ABOUT THIS EXERCISE -> Copy, from the entries below, each line in which the string "Barcellona" appears.

________

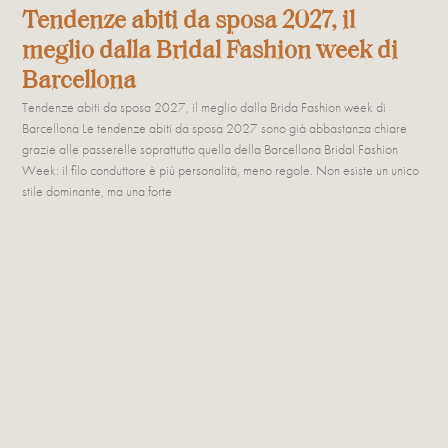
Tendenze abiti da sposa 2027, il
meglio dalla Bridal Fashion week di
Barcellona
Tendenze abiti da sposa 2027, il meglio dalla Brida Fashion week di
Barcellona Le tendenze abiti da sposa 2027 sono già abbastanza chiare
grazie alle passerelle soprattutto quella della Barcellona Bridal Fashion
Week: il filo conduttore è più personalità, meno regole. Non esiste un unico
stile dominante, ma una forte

________

RESULT OF THE TASK ->
Barcellona
Barcellona Le tendenze abiti da sposa 2027 sono già abbastanza chiare
grazie alle passerelle soprattutto quella della Barcellona Bridal Fashion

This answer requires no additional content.